The story presented in Super Rad Raygun, while honestly quite forgettable, throws 80’s references at the player at any given opportunity, cramming its handful of levels chock full with pleasant throwbacks and sarcastic jabs aimed towards a variety of themes. Rad Raygun himself is suspiciously shaped like a Game Boy, for example, while enemy forces bare a strong resemblance to Super Mario Goomba’s and Rockets. However, these nods extend far beyond gaming, ranging from the refreshing New Coke soda to the troubled political situation and pop-culture in general. I won’t spoil most of these for you, but paired with some clever and sharp writing, these make for some truly hilarious dialogues.

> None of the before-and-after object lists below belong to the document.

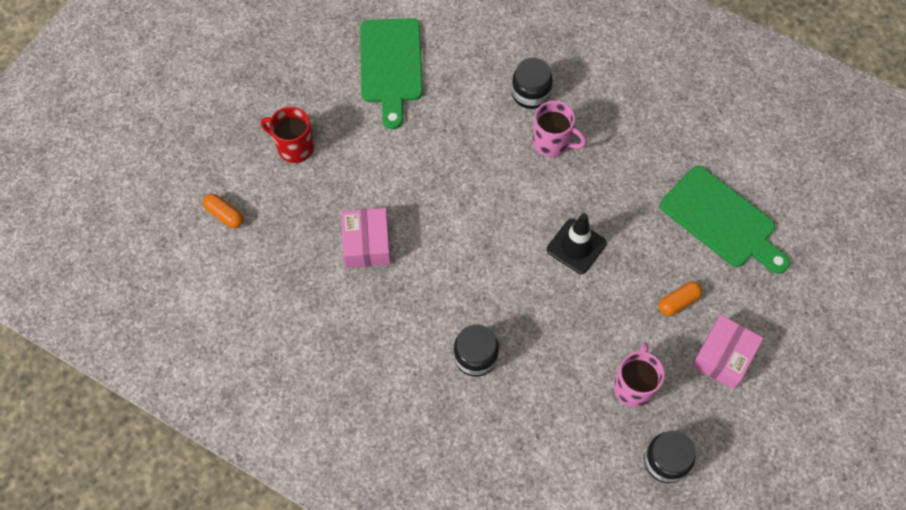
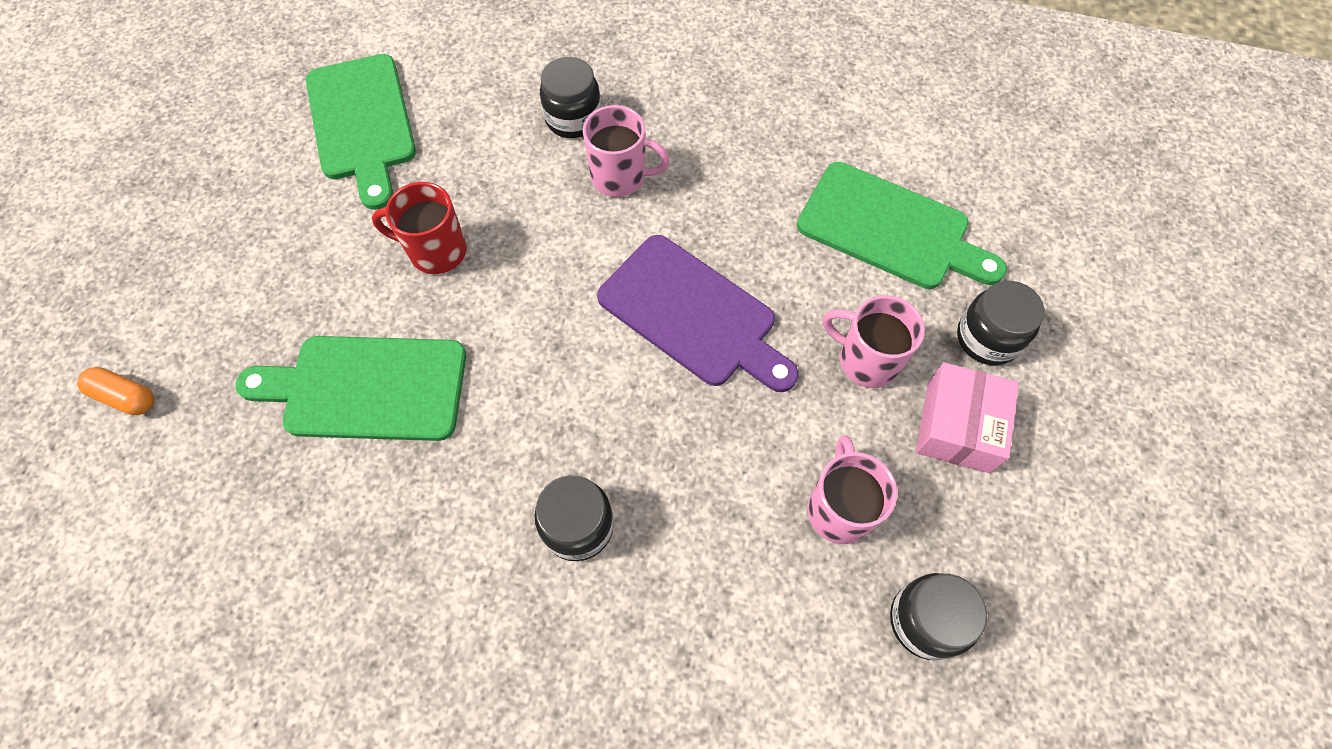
camera: 15 degrees left, 0 degrees up
red mug [260,107,314,163] -> red mug moved to [372,182,467,274]
pink box [341,208,391,268] -> green cutting board [235,336,466,441]
black traffic cone [547,213,606,274] -> purple cutting board [597,235,799,392]
orange capsule [658,281,703,316] -> pink mug [823,295,925,388]
none -> black jar [957,281,1045,365]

Besides that, Super Rad Raygun loves to poke fun at traditional gaming errors, but in that aspect, the game rather makes a fool of itself more so than anything else. An early example hits you when the villain tells her troops not to fear death, for they will respawn the second they’re out of frame. Initially this made me chuckle, but in hindsight, Super Rad Raygun infuriatingly adapts these issues itself instead of ironing them out, creating some truly inconsistent inconsistent difficulty spikes along the way. However, we’ll delve into the latter a bit later on.
Other instances where Super Rad Raygun brings traditional issues along with it is when it comes to transitioning screens, reminiscent of earlier Zelda games where levels where split up into different frames and segments. In other words, screens frequently remain static until the player moves to the outer edges, which then reveals a new part of a level, and so on. What happens here, sadly, is that bullets fired by enemies make that transition along with you, whereas most transitioning side-scrollers have already learned not to allow projectiles to transition.

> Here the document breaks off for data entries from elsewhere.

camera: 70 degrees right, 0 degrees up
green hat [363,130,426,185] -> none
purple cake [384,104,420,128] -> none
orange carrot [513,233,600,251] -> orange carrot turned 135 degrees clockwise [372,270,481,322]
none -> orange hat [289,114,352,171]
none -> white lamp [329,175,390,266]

This isn’t that much of an issue on its own, but when a game is such an effective parody in writing like Super Rad Raygun, small tidbits like these can pull you out of the experience on multiple occasions. All of its strengths combined with its flaws makes for a rather inconsistent difficulty, as mentioned before. Controls are responsive and tight, making the action a blast to play through, yet when you’re dodging incoming fire or hopping over enemies to avoid taking damage, it can occur that you slide ever so slightly too much to one end of the screen, triggering a respawn on the other side. While one or two similar instances could be forgiven, Super Ray Raygun quickly made a habit of sandwiching me between enemy spawns, forcing me to maintain my momentum or to get stuck between two waves of enemy fire.
In the end, despite it bringing classic issues along with it that can lead to a rather inconsistent difficulty, I quite enjoyed my time with Super Rad Raygun, although it could have been a bit more fine-tuned and polished. Its monochrome off-green visuals provide a nostalgic Game Boy-era experience that’s merely complemented with tight and simple platforming controls. While its style is what may draw you in, its sharp writing fills this parodic adventure to the brim with 80’s references, creating a trip to the past in a light, albeit challenging way.